Re: [RFC PATCH] topology: Represent clusters of CPUs within a die.

Valentin Schneider <valentin.schneider@xxxxxxx> · Mon, 19 Oct 2020 16:51:06 +0100

On 19/10/20 15:27, Jonathan Cameron wrote:
> On Mon, 19 Oct 2020 14:48:02 +0100
> Valentin Schneider <valentin.schneider@xxxxxxx> wrote:
>>
>> That's my queue to paste some of that stuff I've been rambling on and off
>> about!
>>
>> With regards to cache / interconnect layout, I do believe that if we
>> want to support in the scheduler itself then we should leverage some
>> distance table rather than to create X extra scheduler topology levels.
>>
>> I had a chat with Jeremy on the ACPI side of that sometime ago. IIRC given
>> that SLIT gives us a distance value between any two PXM, we could directly
>> express core-to-core distance in that table. With that (and if that still
>> lets us properly discover NUMA node spans), we could let the scheduler
>> build dynamic NUMA-like topology levels representing the inner quirks of
>> the cache / interconnect layout.
>
> You would rapidly run into the problem SLIT had for numa node description.
> There is no consistent description of distance and except in the vaguest
> sense or 'nearer' it wasn't any use for anything.   That is why HMAT
> came along. It's far from perfect but it is a step up.
>

I wasn't aware of HMAT; my feeble ACPI knowledge is limited to SRAT / SLIT
/ PPTT, so thanks for pointing this out.

> I can't see how you'd generalize those particular tables to do anything
> for intercore comms without breaking their use for NUMA, but something
> a bit similar might work.
>

Right, there's the issue of still being able to determine NUMA node
boundaries.

> A lot of thought has gone in (and meeting time) to try an improve the
> situation for complex topology around NUMA.  Whilst there are differences
> in representing the internal interconnects and caches it seems like a somewhat
> similar problem.  The issue there is it is really really hard to describe
> this stuff with enough detail to be useful, but simple enough to be usable.
>
> https://lore.kernel.org/linux-mm/20181203233509.20671-1-jglisse@xxxxxxxxxx/
>

Thanks for the link!

>>
>> It's mostly pipe dreams for now, but there seems to be more and more
>> hardware where that would make sense; somewhat recently the PowerPC guys
>> added something to their arch-specific code in that regards.
>
> Pipe dream == something to work on ;)
>
> ACPI has a nice code first model of updating the spec now, so we can discuss
> this one in public, and propose spec changes only once we have an implementation
> proven.
>

FWIW I blabbered about a "generalization" of NUMA domains & distances
within the scheduler at LPC19 (and have been pasting that occasionally,
apologies for the broken record):

https://linuxplumbersconf.org/event/4/contributions/484/

I've only pondered about the implementation, but if (big if; also I really
despise advertising "the one solution that will solve all your issues"
which this is starting to sound like) it would help I could cobble together
an RFC leveraging a separate distance table.

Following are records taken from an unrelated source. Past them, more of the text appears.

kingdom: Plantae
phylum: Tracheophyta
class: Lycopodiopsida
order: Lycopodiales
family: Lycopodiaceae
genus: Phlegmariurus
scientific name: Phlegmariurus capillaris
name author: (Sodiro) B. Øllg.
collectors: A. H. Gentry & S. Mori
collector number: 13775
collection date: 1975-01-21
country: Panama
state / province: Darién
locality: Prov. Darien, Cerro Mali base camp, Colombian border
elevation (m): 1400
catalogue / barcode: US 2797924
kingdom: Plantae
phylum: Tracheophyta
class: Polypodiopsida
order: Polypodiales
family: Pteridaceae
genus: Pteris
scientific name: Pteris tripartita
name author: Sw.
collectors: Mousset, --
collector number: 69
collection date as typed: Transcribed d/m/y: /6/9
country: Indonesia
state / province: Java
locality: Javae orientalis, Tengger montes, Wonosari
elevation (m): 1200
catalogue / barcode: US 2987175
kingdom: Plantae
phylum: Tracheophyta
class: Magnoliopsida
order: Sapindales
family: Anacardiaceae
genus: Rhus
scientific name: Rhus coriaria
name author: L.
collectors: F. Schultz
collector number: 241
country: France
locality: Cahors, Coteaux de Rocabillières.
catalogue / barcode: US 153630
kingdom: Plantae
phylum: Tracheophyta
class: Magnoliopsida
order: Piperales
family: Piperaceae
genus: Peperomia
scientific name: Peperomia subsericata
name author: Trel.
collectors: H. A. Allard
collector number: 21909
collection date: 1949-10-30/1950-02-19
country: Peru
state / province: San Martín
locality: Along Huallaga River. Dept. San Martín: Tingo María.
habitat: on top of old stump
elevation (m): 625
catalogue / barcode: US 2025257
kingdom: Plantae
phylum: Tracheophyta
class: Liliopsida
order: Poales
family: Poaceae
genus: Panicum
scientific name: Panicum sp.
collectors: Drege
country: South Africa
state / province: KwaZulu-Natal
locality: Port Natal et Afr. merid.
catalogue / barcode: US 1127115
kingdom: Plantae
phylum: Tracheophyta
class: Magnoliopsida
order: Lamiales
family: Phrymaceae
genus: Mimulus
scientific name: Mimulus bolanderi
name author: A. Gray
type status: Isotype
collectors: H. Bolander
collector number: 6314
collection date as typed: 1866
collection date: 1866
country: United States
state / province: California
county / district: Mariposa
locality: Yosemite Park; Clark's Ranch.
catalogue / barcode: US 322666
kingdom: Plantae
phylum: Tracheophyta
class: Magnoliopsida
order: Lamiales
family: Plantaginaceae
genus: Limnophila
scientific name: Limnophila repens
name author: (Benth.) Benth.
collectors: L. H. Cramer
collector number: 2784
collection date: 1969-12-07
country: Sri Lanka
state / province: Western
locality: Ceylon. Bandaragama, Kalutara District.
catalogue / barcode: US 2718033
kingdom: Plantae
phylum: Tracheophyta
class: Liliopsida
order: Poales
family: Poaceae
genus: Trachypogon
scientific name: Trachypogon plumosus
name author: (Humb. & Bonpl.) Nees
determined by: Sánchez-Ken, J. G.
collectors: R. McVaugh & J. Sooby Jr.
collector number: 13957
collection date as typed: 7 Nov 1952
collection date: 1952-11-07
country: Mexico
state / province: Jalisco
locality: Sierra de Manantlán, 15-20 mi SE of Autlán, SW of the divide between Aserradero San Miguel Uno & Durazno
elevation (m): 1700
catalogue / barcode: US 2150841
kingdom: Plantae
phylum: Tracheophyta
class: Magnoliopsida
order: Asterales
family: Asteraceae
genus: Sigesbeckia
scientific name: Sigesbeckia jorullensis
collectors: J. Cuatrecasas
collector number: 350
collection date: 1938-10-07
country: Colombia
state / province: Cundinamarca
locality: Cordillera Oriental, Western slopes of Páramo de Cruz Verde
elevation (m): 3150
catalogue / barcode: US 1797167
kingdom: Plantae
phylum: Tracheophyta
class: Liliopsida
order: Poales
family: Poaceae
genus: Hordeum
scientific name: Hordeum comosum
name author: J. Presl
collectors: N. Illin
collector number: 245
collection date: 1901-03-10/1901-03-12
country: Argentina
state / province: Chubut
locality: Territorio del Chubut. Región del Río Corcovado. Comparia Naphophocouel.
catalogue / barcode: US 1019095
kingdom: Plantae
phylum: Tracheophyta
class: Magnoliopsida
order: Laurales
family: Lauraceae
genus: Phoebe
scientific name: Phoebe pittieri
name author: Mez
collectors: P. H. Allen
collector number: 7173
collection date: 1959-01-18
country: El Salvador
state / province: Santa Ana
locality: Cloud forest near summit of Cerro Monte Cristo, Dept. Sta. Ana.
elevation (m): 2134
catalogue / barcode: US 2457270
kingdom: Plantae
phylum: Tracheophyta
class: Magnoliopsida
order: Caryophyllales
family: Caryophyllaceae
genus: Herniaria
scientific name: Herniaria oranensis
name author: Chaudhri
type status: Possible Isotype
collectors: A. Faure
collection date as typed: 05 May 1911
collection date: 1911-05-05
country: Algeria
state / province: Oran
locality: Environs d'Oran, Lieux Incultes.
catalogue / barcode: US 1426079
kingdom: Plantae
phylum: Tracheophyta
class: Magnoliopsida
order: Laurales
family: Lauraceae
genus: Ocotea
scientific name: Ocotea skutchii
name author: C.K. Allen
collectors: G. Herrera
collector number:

It doesn't solve the "funneling cache properties into a single number"
issue, which as you just pointed out in a parallel email is a separate
discussion altogether.

> Note I'm not proposing we put the cluster stuff in the scheduler, just
> provide it as a hint to userspace.
>

The goal being to tweak tasks' affinities, right? Other than CPU pinning
and rare cases, IMO if the userspace has to mess around with affinities it
is due to the failings of the underlying scheduler. Restricted CPU
affinities is also something the load-balancer struggles with; I have and
have been fighting over such issues where just a single per-CPU kworker
waking up at the wrong time can mess up load-balance for quite some time. I
tend to phrase it as: "if you're rude to the scheduler, it can and will
respond in kind".

Now yes, it's not the same timescale nor amount of work, but this is
something the scheduler itself should leverage, not userspace.

> Jonathan